There’s an electric undercurrent in the world of music, a harmony of creativity and business colluding to produce masterpieces. One such harmony breathed life into the enigmatic anthem, (You Make Me Feel Like) A Natural Woman, a performance that catapulted Aretha Franklin into global stardom. Her rendition of the song was so intimate, so bursting with fervor, it felt like a borderline painful explosion of joy. Revered by Dave Marsh as the preeminent anthem of female sexuality, it has been hailed as an ode to women, especially black women.
But an interesting twist to this beautiful narrative is that the soul of this song didn’t emerge from Franklin’s life experience. Instead, it was the craft of two seasoned songwriters, Gerry Goffin and Carole King. Goffin, a white man, penned the emotion-filled lyrics while the gospel-tinged music was composed by King, a Jewish woman.
The establishment of this song is a true testament to professional songwriting. The tale unravels in 1967, when King and Goffin encountered Jerry Wexler, co-head of Atlantic Records, in an off-the-cuff meeting on Broadway.

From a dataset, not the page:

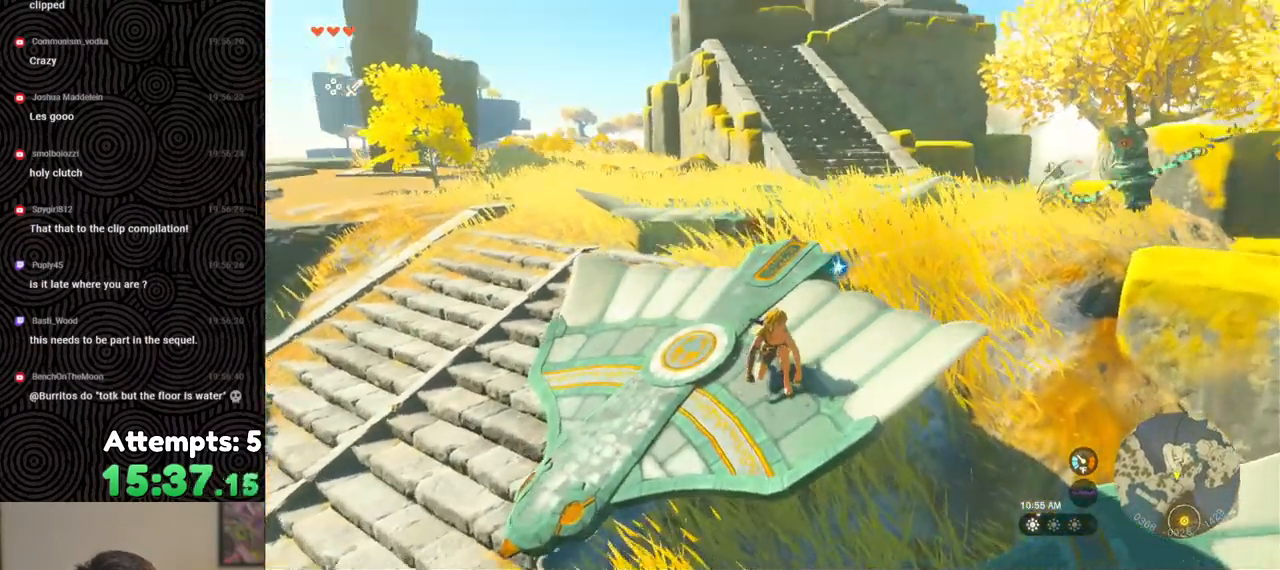
{"buttons": [], "left_stick": "up", "right_stick": "down", "events": [[100, "left_stick", "center"], [250, "right_stick", "down"], [300, "left_stick", "up-left"], [450, "left_stick", "up"]]}
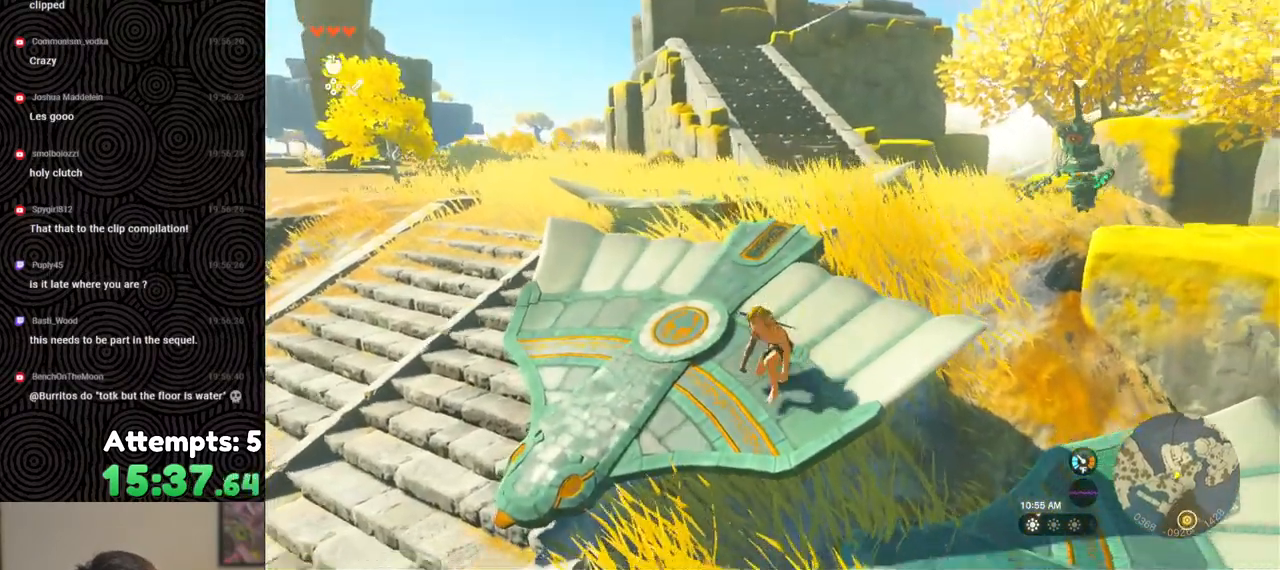
{"buttons": [], "left_stick": "up", "right_stick": "down", "events": [[17, "right_stick", "center"], [250, "right_stick", "down"]]}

As Wexler voiced his need for a smashing hit for Franklin, he also gave them an intriguing title, “Natural Woman”. Intrigued by Wexler’s proposition, Goffin and King undefended it with thrill, spinning a narrative in their music room later that night.
Helped along by a gospel soundtrack from a local radio station and the anticipation of creating something powerful, King conceived a mesmerizing progression of gospel chords to marry with Goffin’s heartfelt words. In less than 24 hours, they presented a demo that got immediate approval from Wexler and shortly after, from Franklin. The final rendition of the song became a wondrous mix of Franklin’s powerful voice, the enchanting backing vocals by her sisters, and a perfect arrangement of instruments.
The beauty of this musical masterpiece lies not just in its soul-wrenching rendition but also in the mundane and businesslike encounter that initiated it. Wexler’s ask, a business pitch, morphed into an unparalleled song by two music savants. It stands as arguably one of the best creative briefs, exposing a refreshing outlook at how projects ensue from a brief.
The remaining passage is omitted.